> What you are asked to do:
Transcribe the records below exactly, leaving out any pictures.

> Provided material:
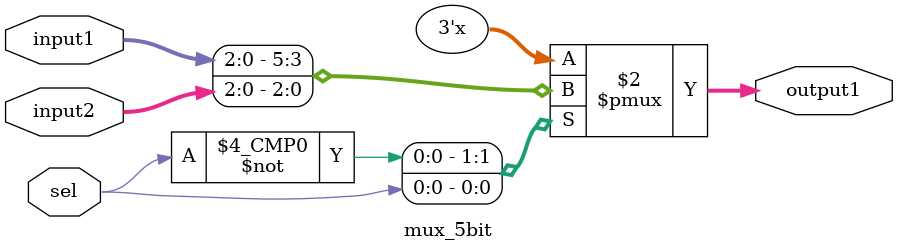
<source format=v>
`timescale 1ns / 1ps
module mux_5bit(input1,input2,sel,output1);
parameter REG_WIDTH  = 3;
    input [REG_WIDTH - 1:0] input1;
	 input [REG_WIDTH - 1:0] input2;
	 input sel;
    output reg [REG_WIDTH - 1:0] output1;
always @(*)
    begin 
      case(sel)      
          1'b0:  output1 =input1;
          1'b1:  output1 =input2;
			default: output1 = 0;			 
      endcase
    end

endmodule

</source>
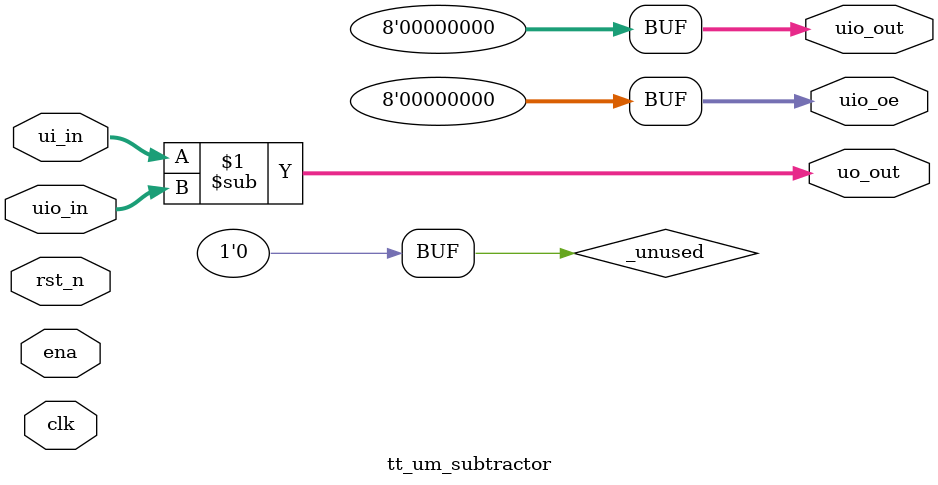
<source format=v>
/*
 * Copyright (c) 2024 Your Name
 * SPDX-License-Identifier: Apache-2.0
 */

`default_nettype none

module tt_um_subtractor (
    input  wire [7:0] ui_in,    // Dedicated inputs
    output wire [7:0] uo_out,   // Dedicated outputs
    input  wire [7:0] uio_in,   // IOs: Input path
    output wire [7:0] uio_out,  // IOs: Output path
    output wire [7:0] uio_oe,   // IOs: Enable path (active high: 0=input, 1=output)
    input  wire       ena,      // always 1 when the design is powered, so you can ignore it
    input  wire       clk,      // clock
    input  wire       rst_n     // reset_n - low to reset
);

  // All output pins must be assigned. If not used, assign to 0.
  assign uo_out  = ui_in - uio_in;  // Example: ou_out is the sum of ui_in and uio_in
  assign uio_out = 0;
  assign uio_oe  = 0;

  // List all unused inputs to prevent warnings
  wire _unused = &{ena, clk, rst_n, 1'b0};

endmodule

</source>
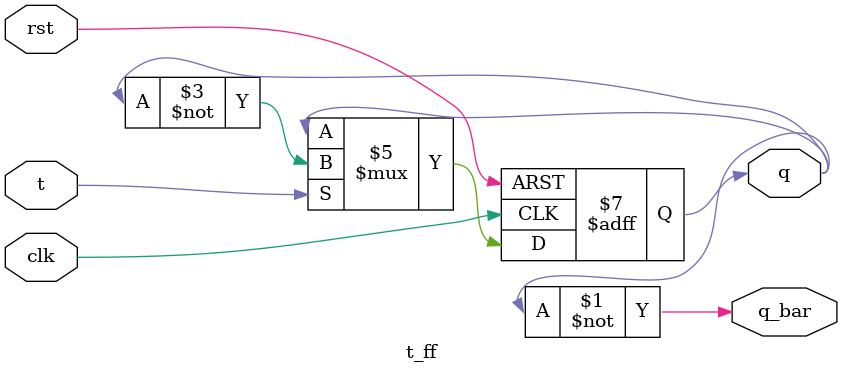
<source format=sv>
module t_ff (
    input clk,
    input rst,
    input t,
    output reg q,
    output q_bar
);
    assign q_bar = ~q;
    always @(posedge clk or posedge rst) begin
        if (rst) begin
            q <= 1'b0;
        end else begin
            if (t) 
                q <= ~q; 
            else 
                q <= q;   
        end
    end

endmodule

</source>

> Exercise response:
<source format=v>
`timescale 1ns / 1ps
module mux_5bit(input1,input2,sel,output1);
parameter REG_WIDTH  = 3;
    input [REG_WIDTH - 1:0] input1;
	 input [REG_WIDTH - 1:0] input2;
	 input sel;
    output reg [REG_WIDTH - 1:0] output1;
always @(*)
    begin 
      case(sel)      
          1'b0:  output1 =input1;
          1'b1:  output1 =input2;
			default: output1 = 0;			 
      endcase
    end

endmodule

</source>
<source format=v>
/*
 * Copyright (c) 2024 Your Name
 * SPDX-License-Identifier: Apache-2.0
 */

`default_nettype none

module tt_um_subtractor (
    input  wire [7:0] ui_in,    // Dedicated inputs
    output wire [7:0] uo_out,   // Dedicated outputs
    input  wire [7:0] uio_in,   // IOs: Input path
    output wire [7:0] uio_out,  // IOs: Output path
    output wire [7:0] uio_oe,   // IOs: Enable path (active high: 0=input, 1=output)
    input  wire       ena,      // always 1 when the design is powered, so you can ignore it
    input  wire       clk,      // clock
    input  wire       rst_n     // reset_n - low to reset
);

  // All output pins must be assigned. If not used, assign to 0.
  assign uo_out  = ui_in - uio_in;  // Example: ou_out is the sum of ui_in and uio_in
  assign uio_out = 0;
  assign uio_oe  = 0;

  // List all unused inputs to prevent warnings
  wire _unused = &{ena, clk, rst_n, 1'b0};

endmodule

</source>
<source format=sv>
module t_ff (
    input clk,
    input rst,
    input t,
    output reg q,
    output q_bar
);
    assign q_bar = ~q;
    always @(posedge clk or posedge rst) begin
        if (rst) begin
            q <= 1'b0;
        end else begin
            if (t) 
                q <= ~q; 
            else 
                q <= q;   
        end
    end

endmodule

</source>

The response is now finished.